Pour l’équipe de Nitika Pant Pai, à l’Institut de recherche du Centre universitaire de santé McGill (IR-CUSM), c’est un succès plus important que toutes les reconnaissances reçues jusqu’à maintenant.

« La plupart des innovations développées par des chercheurs universitaires en restent aux publications scientifiques, puis elles meurent lentement : c’est ça, la réalité. Mais avec l’IAPAC, on va mettre ça entre les mains des gens qui en ont réellement besoin. »

— Nitika Pant Pai, directrice de recherche à l’IR-CUSM et professeure associée à l’Université McGill

Comment une application mobile peut-elle dépister le VIH ?

HIVSmart! guide les utilisateurs à travers les étapes pour effectuer un test d’autodépistage du VIH. À l’aide de capsules informatives et de tutoriels, elle assiste la personne dans sa prise de décision, puis dans la démarche pratique du test. Finalement, elle la met en contact avec les personnes-ressources et les soins offerts dans sa région.

Les tests d’autodépistage sont une invention relativement récente qui permet de déterminer si on est atteint du VIH avec une certitude de 92 % en analysant soi-même un échantillon de sa salive ou une goutte de son sang. Plus précisément, il y a 8,3 % de risques que le résultat du test soit négatif même si la personne a le VIH. Ce taux d’erreur est principalement dû au fait qu’il n’y a souvent pas de traces du virus dans la salive durant les trois premiers mois après l’infection. Les risques d’obtenir un faux résultat positif sont presque nuls.

Ces tests sont déjà offerts en pharmacie dans une dizaine de pays, et au moins 48 autres, incluant le Canada, sont en voie d’en approuver au moins un pour la vente.

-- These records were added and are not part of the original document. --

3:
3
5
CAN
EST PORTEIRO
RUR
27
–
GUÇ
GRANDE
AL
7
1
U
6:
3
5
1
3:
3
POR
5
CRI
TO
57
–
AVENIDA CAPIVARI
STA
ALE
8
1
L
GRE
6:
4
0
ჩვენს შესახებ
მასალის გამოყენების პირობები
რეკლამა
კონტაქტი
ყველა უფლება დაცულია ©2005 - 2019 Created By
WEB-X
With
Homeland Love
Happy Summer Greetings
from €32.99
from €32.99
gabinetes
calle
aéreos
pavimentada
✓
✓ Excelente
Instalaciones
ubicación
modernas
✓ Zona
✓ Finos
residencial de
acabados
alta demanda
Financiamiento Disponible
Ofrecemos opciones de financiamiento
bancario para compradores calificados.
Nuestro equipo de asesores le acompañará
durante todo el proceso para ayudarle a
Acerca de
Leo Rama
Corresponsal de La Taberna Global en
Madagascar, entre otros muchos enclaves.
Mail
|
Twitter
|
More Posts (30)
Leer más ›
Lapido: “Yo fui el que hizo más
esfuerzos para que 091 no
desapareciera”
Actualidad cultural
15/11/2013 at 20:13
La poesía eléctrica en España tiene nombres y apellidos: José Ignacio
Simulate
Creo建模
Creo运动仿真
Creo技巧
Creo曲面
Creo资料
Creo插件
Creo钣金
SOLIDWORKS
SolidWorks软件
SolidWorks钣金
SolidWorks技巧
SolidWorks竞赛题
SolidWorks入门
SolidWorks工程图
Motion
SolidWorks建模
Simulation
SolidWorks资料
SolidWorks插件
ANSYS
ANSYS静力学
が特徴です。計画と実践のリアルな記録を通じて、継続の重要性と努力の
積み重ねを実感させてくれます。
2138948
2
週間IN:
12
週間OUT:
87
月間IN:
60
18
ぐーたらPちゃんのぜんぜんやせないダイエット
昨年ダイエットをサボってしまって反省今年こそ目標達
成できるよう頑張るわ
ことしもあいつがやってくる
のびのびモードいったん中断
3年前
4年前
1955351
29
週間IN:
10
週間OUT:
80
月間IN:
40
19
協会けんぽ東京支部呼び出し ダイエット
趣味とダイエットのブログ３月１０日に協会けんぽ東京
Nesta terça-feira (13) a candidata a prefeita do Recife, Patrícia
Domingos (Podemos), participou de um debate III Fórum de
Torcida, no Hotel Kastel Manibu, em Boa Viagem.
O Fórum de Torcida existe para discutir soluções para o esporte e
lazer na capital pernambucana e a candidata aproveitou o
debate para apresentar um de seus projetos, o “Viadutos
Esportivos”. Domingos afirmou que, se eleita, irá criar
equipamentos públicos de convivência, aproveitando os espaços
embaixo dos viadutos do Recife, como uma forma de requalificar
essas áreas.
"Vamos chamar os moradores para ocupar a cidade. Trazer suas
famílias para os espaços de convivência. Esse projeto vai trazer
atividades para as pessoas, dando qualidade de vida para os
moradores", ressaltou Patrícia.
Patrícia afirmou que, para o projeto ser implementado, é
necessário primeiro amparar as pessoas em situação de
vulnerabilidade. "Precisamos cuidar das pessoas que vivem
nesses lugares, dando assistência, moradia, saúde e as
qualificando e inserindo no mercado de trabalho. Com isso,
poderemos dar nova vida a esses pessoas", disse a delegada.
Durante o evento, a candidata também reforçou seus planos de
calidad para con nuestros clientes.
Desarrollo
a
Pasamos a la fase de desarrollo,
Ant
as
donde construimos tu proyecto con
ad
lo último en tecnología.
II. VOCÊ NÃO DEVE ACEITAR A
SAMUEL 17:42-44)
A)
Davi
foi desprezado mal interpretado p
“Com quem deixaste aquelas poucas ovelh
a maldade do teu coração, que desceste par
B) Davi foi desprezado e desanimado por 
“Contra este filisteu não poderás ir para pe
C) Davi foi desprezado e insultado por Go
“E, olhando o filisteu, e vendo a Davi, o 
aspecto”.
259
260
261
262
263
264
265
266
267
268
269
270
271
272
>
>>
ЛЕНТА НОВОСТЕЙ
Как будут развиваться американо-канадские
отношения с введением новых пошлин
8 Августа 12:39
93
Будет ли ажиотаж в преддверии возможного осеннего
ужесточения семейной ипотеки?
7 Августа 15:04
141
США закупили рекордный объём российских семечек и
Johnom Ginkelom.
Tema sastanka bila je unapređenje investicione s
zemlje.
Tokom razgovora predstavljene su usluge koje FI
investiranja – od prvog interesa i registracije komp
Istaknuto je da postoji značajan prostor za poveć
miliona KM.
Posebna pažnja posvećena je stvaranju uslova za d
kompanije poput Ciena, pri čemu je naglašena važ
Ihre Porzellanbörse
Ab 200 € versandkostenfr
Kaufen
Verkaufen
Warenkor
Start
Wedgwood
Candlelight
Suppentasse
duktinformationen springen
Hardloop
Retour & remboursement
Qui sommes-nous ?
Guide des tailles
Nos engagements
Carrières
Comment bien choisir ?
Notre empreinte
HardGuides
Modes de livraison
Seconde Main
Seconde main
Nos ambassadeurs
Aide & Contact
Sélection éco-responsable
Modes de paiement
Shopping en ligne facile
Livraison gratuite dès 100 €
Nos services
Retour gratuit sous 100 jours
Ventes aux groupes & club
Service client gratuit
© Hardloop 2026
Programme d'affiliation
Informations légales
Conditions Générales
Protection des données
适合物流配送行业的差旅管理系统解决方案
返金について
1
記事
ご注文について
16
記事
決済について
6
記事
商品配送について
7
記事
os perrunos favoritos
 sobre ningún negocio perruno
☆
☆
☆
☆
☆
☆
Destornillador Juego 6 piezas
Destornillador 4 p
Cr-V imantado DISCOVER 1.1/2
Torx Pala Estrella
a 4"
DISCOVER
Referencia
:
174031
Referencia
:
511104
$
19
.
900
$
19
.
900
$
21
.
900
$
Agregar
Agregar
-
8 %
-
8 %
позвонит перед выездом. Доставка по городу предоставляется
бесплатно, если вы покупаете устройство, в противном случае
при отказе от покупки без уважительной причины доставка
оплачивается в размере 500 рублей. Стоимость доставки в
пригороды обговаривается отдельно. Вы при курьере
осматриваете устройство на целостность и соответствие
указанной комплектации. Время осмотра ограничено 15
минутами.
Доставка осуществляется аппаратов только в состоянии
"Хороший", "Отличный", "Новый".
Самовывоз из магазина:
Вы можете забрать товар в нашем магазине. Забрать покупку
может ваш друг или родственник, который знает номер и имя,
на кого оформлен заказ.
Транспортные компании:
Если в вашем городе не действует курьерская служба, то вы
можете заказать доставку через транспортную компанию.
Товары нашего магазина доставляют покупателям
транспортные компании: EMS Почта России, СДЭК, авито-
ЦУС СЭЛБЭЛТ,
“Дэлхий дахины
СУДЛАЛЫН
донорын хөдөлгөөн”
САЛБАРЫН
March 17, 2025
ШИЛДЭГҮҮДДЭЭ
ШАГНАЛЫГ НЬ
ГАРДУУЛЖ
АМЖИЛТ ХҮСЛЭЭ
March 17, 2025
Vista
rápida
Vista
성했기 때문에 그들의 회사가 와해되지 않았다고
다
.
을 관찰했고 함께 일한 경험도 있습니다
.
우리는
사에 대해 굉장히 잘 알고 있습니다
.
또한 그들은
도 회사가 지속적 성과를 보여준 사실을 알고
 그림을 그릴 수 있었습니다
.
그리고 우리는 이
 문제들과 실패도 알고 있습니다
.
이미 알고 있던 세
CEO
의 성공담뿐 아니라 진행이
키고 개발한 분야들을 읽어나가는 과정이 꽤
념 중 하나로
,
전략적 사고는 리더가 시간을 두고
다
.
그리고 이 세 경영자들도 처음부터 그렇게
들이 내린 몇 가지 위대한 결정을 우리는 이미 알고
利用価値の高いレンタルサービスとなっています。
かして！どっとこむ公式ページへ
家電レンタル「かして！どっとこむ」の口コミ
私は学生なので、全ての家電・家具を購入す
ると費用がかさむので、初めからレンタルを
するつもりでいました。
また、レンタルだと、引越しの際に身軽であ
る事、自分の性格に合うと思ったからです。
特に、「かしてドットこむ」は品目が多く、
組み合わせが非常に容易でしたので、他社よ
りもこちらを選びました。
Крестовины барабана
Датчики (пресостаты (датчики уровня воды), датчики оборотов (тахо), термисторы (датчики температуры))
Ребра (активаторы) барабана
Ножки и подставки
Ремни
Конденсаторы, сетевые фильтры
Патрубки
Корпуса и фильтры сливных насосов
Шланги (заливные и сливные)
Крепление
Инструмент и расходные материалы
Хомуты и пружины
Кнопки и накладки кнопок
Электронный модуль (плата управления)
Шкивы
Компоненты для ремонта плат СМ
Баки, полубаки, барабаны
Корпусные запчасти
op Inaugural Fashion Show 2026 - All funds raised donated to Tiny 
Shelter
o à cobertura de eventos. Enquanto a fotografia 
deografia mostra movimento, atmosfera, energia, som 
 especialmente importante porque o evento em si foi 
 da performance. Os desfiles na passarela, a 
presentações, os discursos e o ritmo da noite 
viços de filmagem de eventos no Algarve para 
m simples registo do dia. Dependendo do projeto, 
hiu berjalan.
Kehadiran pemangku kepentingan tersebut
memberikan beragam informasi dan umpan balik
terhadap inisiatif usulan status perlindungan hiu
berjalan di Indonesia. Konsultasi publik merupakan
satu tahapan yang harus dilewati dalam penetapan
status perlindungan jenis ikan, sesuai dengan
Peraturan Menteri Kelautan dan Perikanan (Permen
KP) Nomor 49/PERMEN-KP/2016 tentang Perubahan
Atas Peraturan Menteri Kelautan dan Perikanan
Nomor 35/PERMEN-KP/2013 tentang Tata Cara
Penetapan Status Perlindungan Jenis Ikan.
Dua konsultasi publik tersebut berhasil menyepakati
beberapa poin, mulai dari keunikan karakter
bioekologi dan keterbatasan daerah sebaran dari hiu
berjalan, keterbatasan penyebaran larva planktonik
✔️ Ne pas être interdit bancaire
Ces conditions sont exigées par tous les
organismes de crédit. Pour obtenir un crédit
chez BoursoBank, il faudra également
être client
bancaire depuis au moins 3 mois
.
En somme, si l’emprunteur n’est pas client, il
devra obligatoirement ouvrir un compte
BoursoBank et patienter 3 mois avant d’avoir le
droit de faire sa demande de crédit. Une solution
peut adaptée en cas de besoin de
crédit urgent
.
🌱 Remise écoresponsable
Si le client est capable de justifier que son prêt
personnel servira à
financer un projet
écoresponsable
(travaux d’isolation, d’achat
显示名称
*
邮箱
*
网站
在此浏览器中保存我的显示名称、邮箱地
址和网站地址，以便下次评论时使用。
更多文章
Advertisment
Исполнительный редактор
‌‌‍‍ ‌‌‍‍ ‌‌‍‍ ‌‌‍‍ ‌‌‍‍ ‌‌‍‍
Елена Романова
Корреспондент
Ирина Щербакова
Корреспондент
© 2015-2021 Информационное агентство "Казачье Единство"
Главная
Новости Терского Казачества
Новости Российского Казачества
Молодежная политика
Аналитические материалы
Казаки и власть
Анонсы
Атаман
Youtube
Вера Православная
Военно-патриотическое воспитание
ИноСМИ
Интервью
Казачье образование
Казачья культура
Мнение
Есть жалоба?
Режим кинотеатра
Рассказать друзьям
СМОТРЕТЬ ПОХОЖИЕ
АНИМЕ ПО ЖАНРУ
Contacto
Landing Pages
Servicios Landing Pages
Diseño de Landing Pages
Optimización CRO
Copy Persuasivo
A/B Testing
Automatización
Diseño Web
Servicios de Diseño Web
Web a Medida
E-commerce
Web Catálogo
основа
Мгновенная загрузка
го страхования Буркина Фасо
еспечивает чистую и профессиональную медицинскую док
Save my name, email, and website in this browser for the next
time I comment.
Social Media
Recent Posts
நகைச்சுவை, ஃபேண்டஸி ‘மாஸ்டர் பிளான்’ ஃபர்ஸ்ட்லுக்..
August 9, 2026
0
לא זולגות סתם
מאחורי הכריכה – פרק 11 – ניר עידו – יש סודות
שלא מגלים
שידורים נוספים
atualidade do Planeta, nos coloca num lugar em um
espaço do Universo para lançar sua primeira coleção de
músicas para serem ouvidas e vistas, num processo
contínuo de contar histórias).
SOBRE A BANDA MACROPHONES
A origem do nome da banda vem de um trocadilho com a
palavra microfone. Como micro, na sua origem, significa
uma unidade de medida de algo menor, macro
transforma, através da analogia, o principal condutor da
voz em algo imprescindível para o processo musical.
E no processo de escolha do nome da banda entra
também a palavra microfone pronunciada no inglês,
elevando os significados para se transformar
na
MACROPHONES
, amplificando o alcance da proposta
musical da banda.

L’ONUSIDA et l’IAPAC ont récemment lancé des programmes pour encourager l’autodépistage, surtout dans les villes où vivent beaucoup de personnes porteuses du virus. Ils considèrent qu’il s’agit d’une stratégie-clé pour réussir un de leurs objectifs centraux : que 90 % des gens atteints connaissent leur diagnostic d’ici 2020. Actuellement, ce taux est de seulement 65 %.

L’autodépistage a l’avantage d’éviter la gêne et la stigmatisation qui sont souvent associées aux voies diagnostiques traditionnelles. Par contre, il a l’inconvénient de laisser les utilisateurs à eux-mêmes, sans suivi ni assistance. Donc, oui, il faut rendre ces tests accessibles, mais il faut aussi s’assurer que les gens s’en servent, et qu’ils s’en servent correctement, explique Nitika Pant Pai. C’est là qu’intervient HIVSmart!

« L’intérêt de cette application, c’est qu’elle offre ce service complet, qui va d’aider la personne à comprendre pourquoi elle devrait faire le test, jusqu’à la connecter aux services nécessaires et aux soins », croit-elle.

L’application est actuellement en essai au Cap, en Afrique du Sud, ainsi qu’à Montréal. Les résultats de ces études doivent être publiés prochainement.

De la théorie à la pratique

Tout le monde pourra télécharger HIVSmart! gratuitement dès 2018. Avec l’aide de l’IAPAC, les chercheurs espèrent la rendre entièrement fonctionnelle et adaptée aux ressources locales dans 80 villes, de New York à Bombay (Mumbai) en passant par Port-au-Prince.

« Ça va vraiment se rendre jusqu’aux gens : c’est la plus grande satisfaction qu’on puisse avoir », estime Nitika Pant Pai.

L’application est déjà traduite en six langues (dont l’anglais et le français) ; à terme elle sera offerte en 20 langues. Les chercheurs souhaitent aussi la transformer en programme multiplateformes, compatible avec tous les téléphones, ordinateurs et tablettes.

Le sida en chiffres

37,9 millions

Nombre de personnes atteintes du VIH dans le monde. En Afrique du Sud, au Lesotho et au Botswana, une personne sur cinq est porteuse du VIH. Au Swaziland, c’est plus d’une personne sur quatre.

De 30 à 40 %

Proportion de personnes porteuses du VIH qui l’ignorent. Malgré les progrès, la peur de la stigmatisation reste un obstacle majeur au dépistage. Au Canada, ce taux est de 20 %.

1,1 million

Nombre de personnes mortes du sida en 2016. Une personne porteuse du VIH peut pourtant vivre toute sa vie sans symptômes si elle est diagnostiquée et traitée à temps.

75 500

Nombre de personnes porteuses du VIH au Canada en 2014.